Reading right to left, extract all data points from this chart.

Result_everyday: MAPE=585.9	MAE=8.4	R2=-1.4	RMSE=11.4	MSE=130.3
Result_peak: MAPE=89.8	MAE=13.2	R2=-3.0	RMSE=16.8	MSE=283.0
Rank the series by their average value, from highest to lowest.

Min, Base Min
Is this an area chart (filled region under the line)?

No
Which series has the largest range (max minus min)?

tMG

* * * * * * * * *

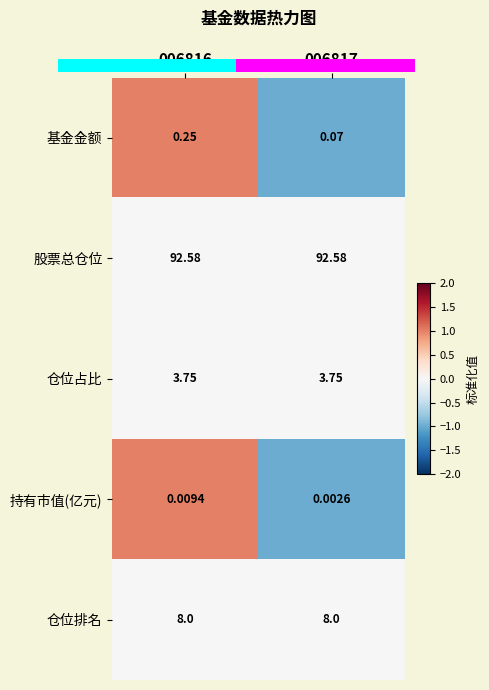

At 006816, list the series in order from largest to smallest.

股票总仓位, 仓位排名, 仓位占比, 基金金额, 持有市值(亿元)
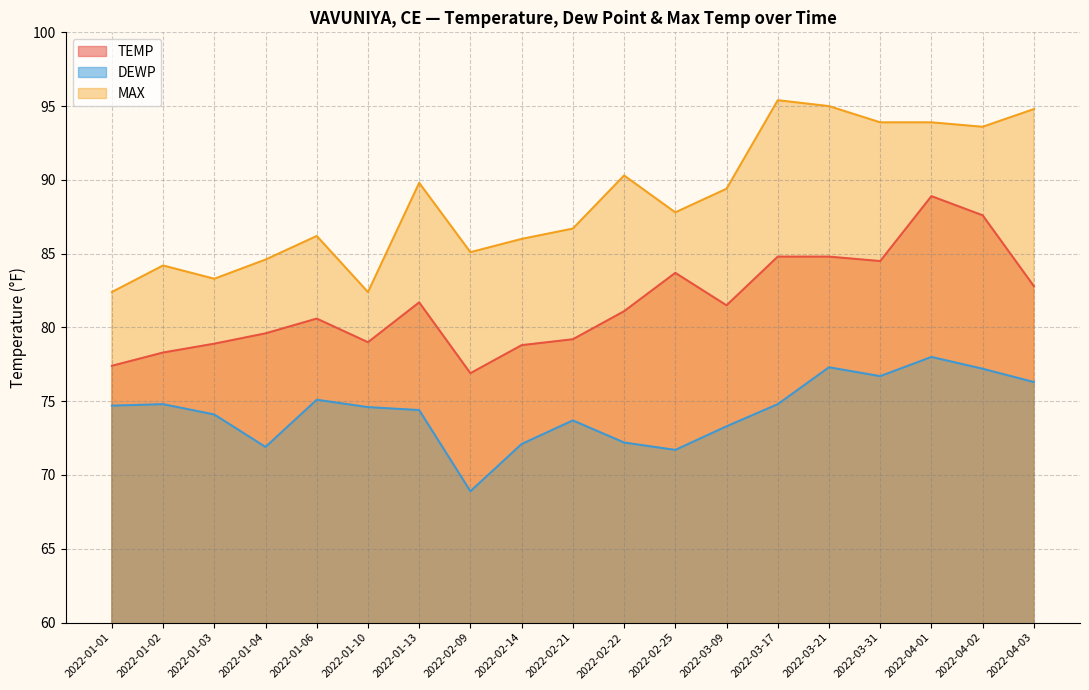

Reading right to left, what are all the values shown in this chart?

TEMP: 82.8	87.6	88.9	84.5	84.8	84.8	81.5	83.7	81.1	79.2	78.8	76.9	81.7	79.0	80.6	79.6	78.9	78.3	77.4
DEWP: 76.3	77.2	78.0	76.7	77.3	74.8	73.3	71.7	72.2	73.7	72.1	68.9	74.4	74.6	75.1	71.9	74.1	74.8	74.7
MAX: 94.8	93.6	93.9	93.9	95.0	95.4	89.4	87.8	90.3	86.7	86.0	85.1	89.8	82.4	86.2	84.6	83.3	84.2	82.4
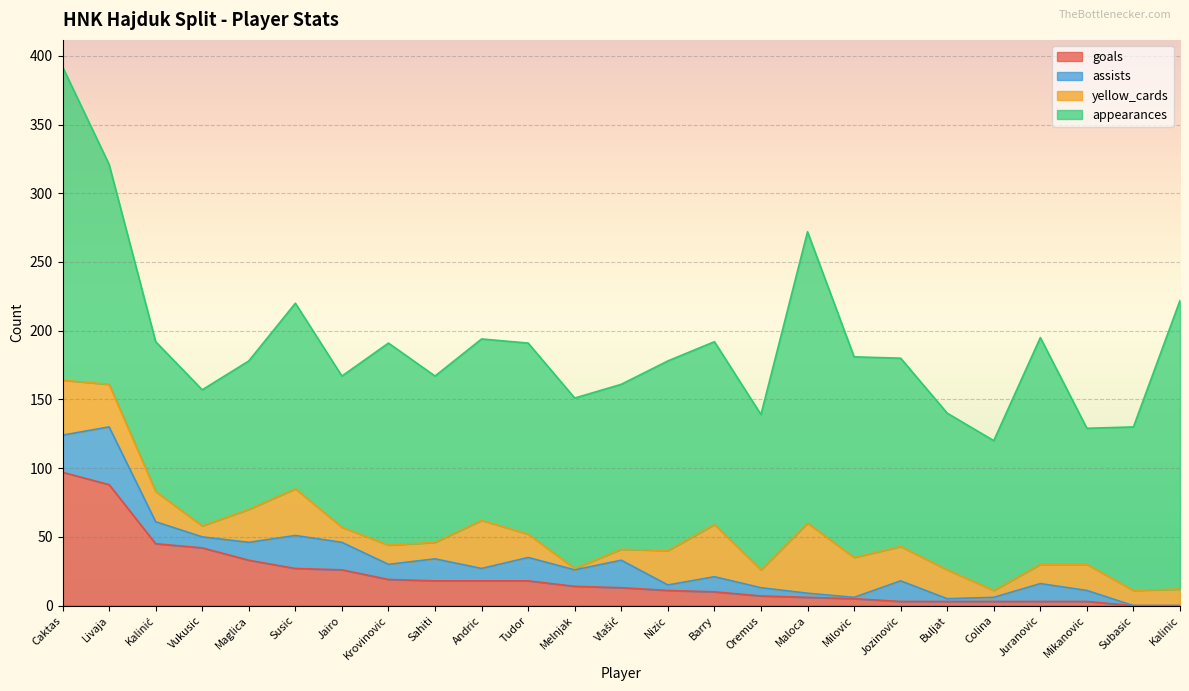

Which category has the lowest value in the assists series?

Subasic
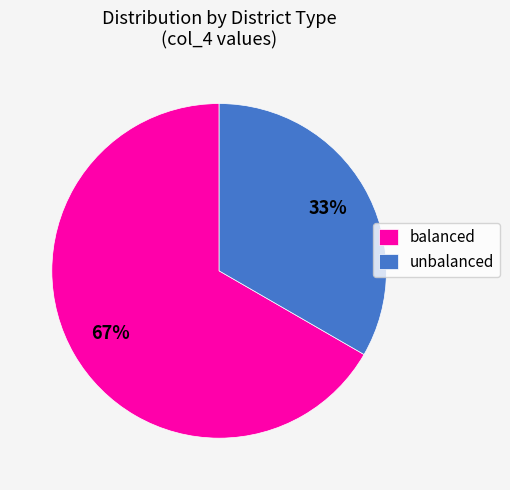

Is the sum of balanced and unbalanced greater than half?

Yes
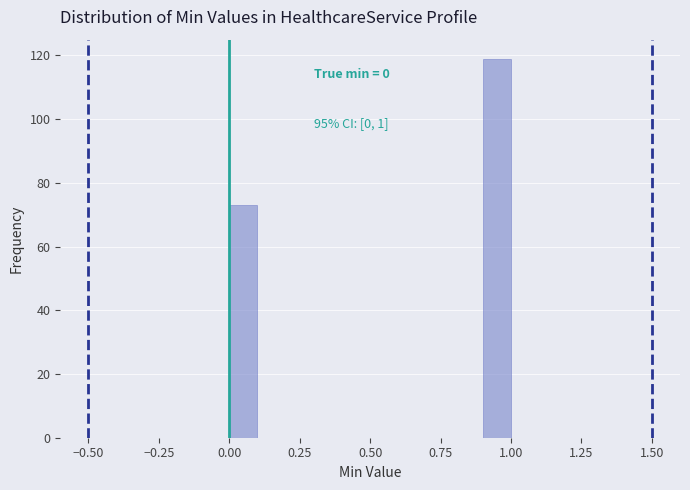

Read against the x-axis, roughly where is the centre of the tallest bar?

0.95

* * * * * * * * *

Directions:
Pick out each line of the items above that contains the word "largest", and copy those lines.

Answer to the exercise:
Which series has the largest range (max minus min)?
At 006816, list the series in order from largest to smallest.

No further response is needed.